─── Input data ───

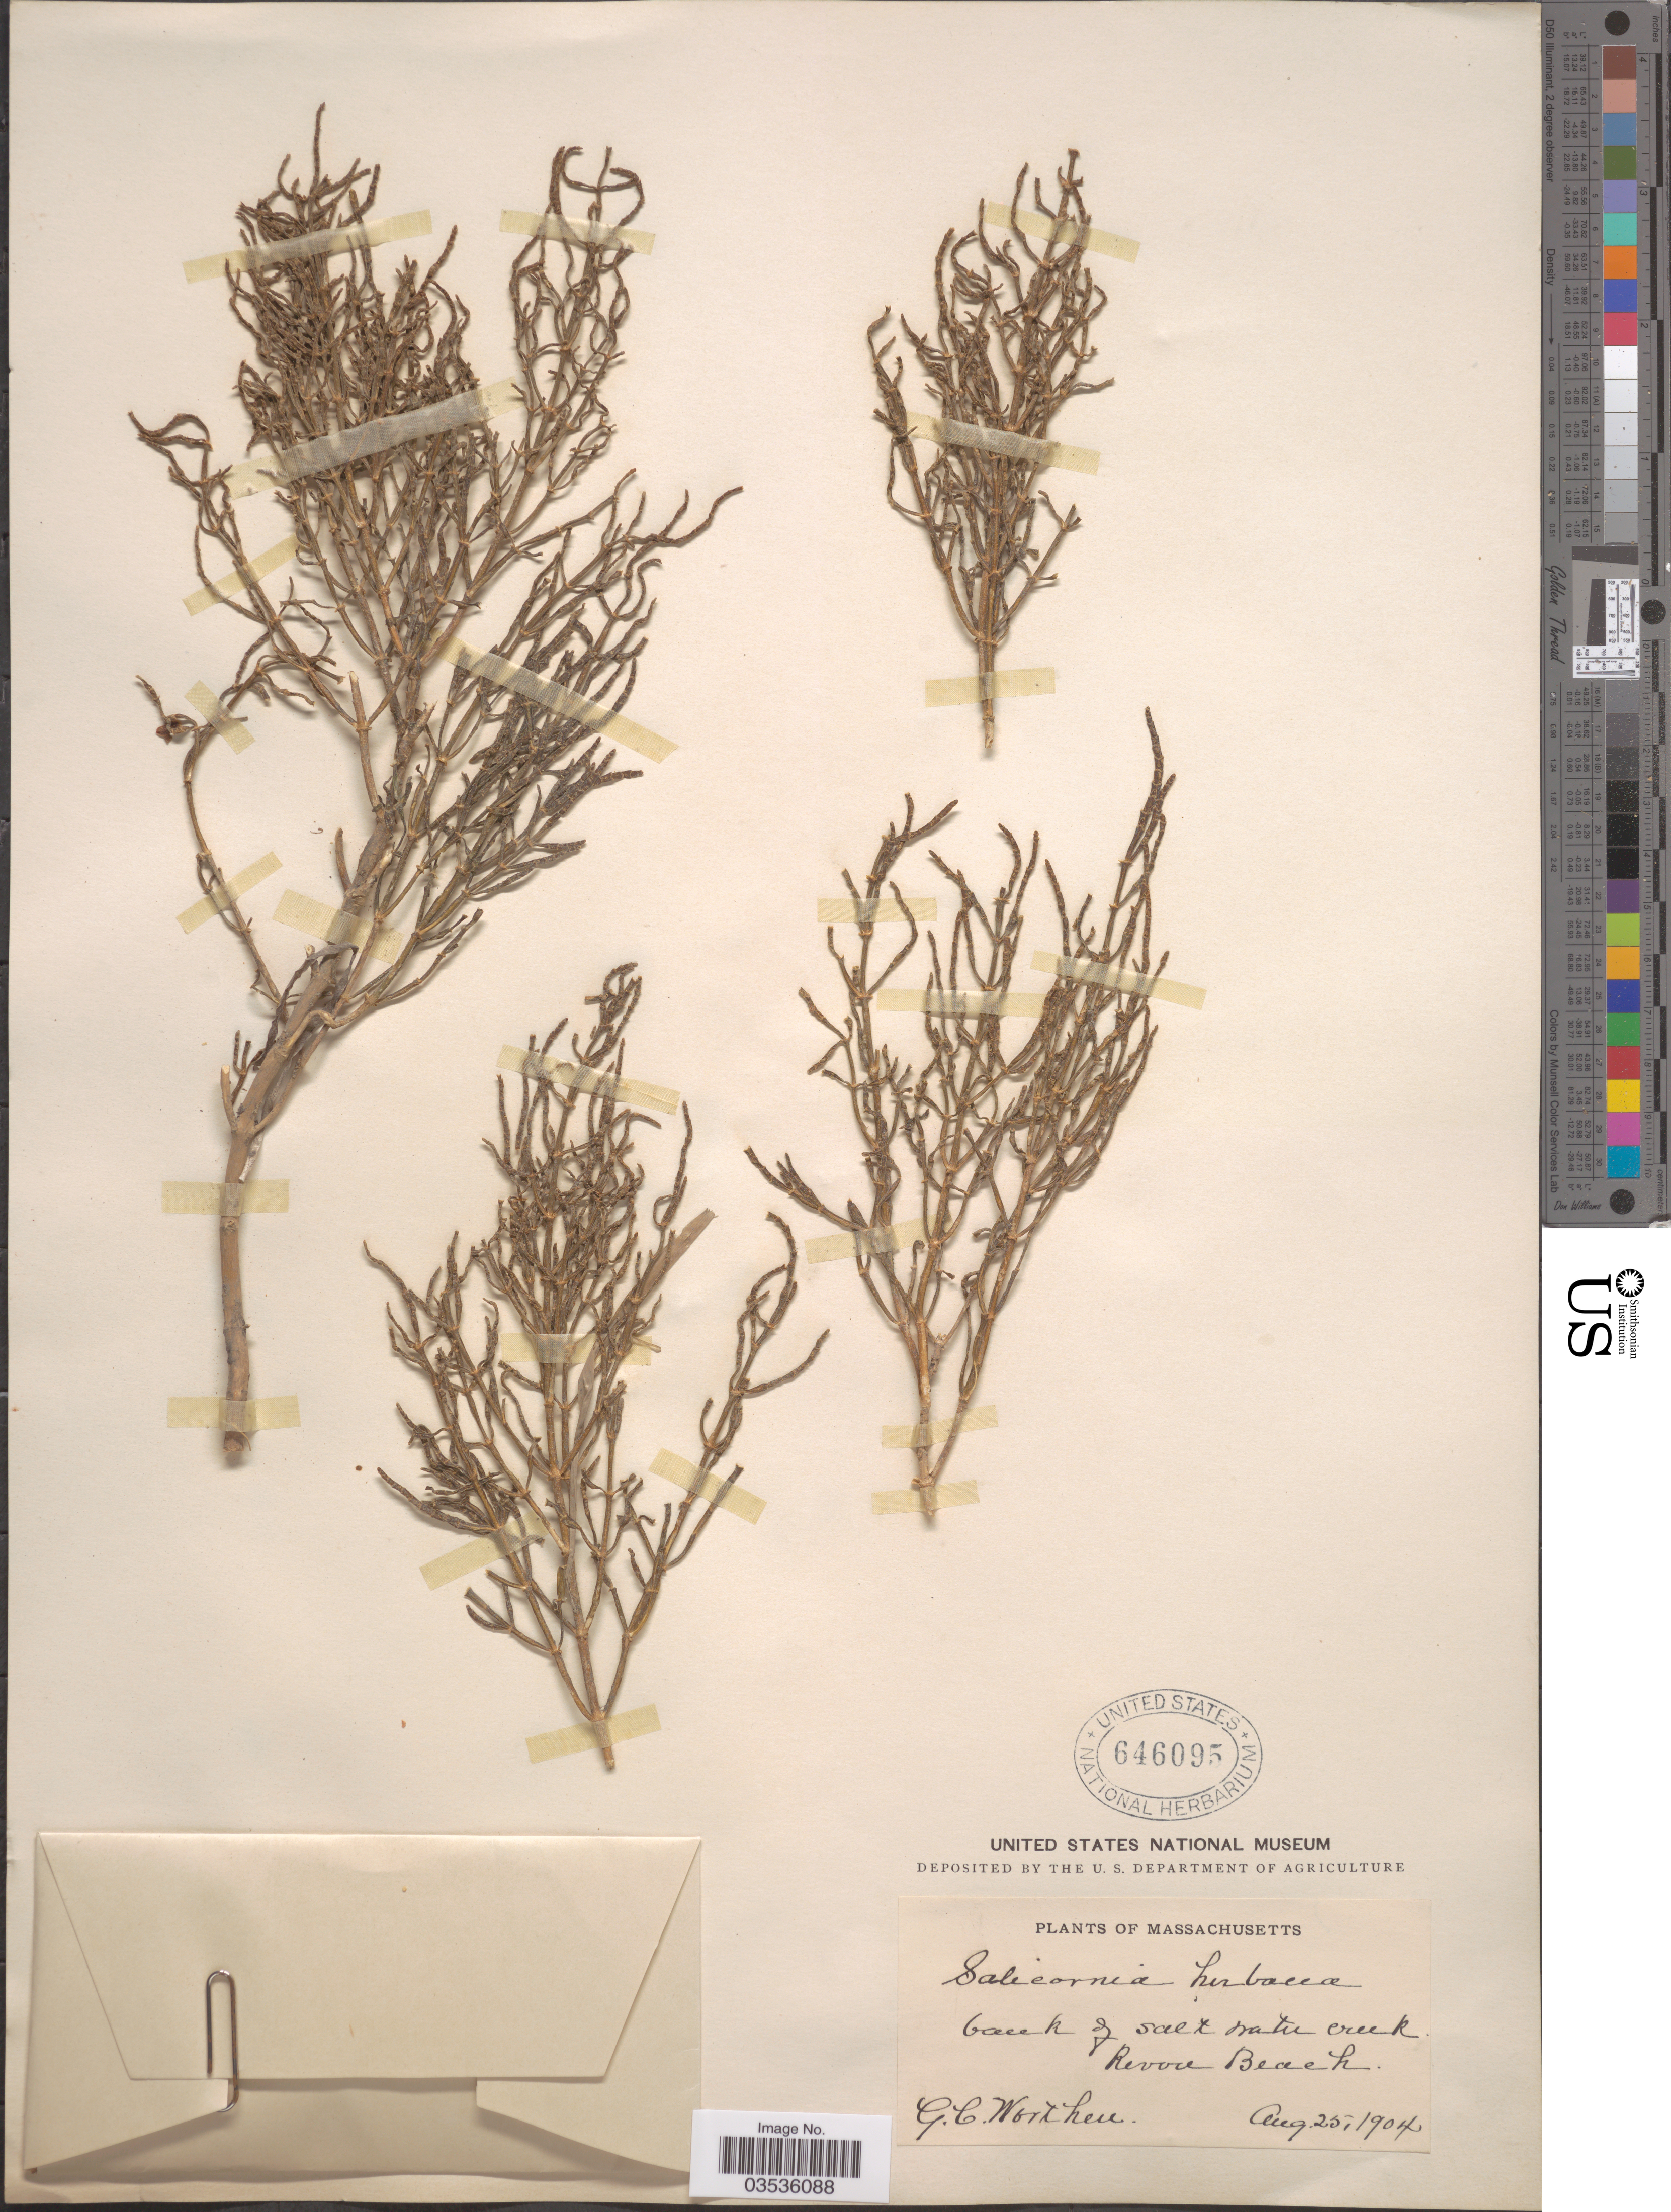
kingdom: Plantae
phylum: Tracheophyta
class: Magnoliopsida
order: Caryophyllales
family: Amaranthaceae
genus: Salicornia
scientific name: Salicornia europaea var. prostrata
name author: (Pall.) Fernald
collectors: G. Worthen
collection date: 1904-08-25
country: United States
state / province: Massachusetts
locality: Back of Salt Water Creek. Revere Beach.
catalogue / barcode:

───

**Direction:** Return every line of the rows above word for word, leaving out the pictures.

**Output below:**
kingdom: Plantae
phylum: Tracheophyta
class: Magnoliopsida
order: Caryophyllales
family: Amaranthaceae
genus: Salicornia
scientific name: Salicornia europaea var. prostrata
name author: (Pall.) Fernald
collectors: G. Worthen
collection date: 1904-08-25
country: United States
state / province: Massachusetts
locality: Back of Salt Water Creek. Revere Beach.
catalogue / barcode:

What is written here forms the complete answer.